By Jason Simpkins
Swiss banking giant UBS AG (ADR: UBS) succumbed to government intervention yesterday (Thursday) and the country's other banking powerhouse, Credit Suisse Group AG (ADR: CS) announced it would raise fresh capital from private shareholders after rebuffing central bank assistance.
The Swiss National Bank (SNB) will establish a fund to take on as much $60 billion of UBS' risky assets. The central bank will also provide UBS with a cash injection of $5.2 billion (6 billion Swiss francs). The bank already has secured $27 billion in capital from private investors this year.
The SNB will support the new fund with as much as $54 billion in loans that will yield interest of 2.5 percentage points above the one-month London Interbank Offered Rate (LIBOR). For its $5.2 billion cash infusion, the SNB will receive bonds convertible into a non-voting 9.3% equity stake.
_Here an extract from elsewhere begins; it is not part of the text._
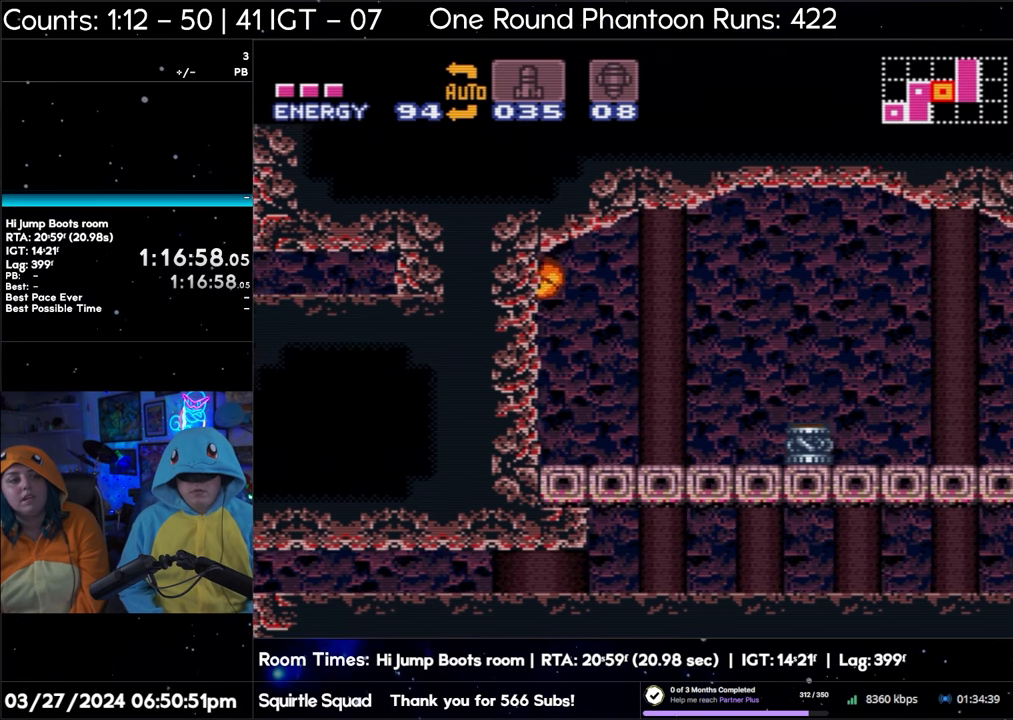
{"buttons": ["A", "DPAD_RIGHT"], "events": []}
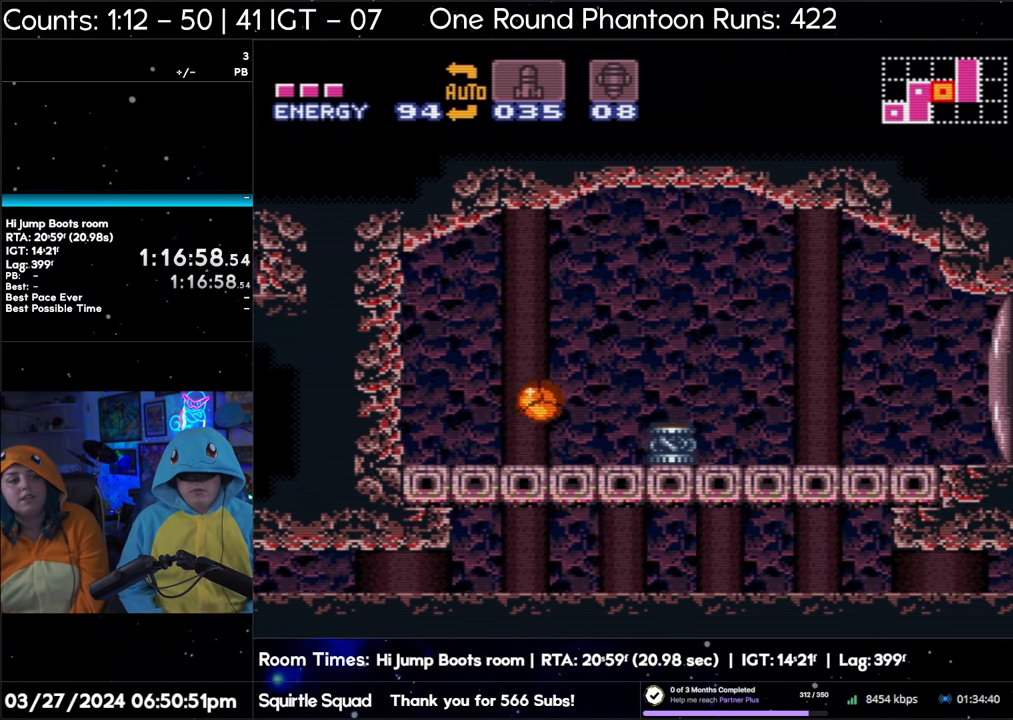
{"buttons": ["A", "B", "DPAD_RIGHT"], "events": [[283, "DPAD_UP", "down"], [333, "DPAD_RIGHT", "up"], [367, "DPAD_RIGHT", "down"], [450, "DPAD_UP", "up"], [483, "B", "down"]]}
"This operation is highly unusual, both with regard to its scope and the reasons for it," Jean-Pierre Roth, president of the Swiss National Bank, said in a statement. "In carrying it out, we are making a contribution to an essential element of the Swiss financial system at a time when financial markets have been in turmoil for some months now."
UBS has declared $44.2 billion in credit losses and write-downs since the start of last year, more than any other bank in Europe, according to Bloomberg News.
The government rescue will leave UBS with "essentially zero" risk related to subprime or other mortgage-backed securities.
In addition to the bailout, the SNB said it would increase protection for depositors from the current level of $22,400 (30,000 Swiss francs).
Credit Suisse, which declined government assistance, said it was raising $8.75 billion in fresh capital from Qatar Holding LLC, Koor Industries Ltd., and Olayan Investments Co. of Athens – all of which are already existing shareholders. The size of each stake was not made clear, but Chief Executive Officer Brady Dougan said his bank didn't solicit investment from "many more than these three."
"Our view is that in these markets being in a position of unquestioned capital strength will be paramount," Dougan said. "We didn't have to raise this capital. This is our view of how to manage the business conservatively."
Both UBS and Credit Suisse offered glimpses of their third-quarter results. UBS said it earned a profit of $261 million (296 million Swiss francs), but disclosed that private depositors withdrew $43.5 billion (49.3 billion Swiss francs). Credit Suisse posted a third-quarter loss of $1.12 billion (1.3 billion Swiss francs), largely the result of write-downs in its investment-banking unit.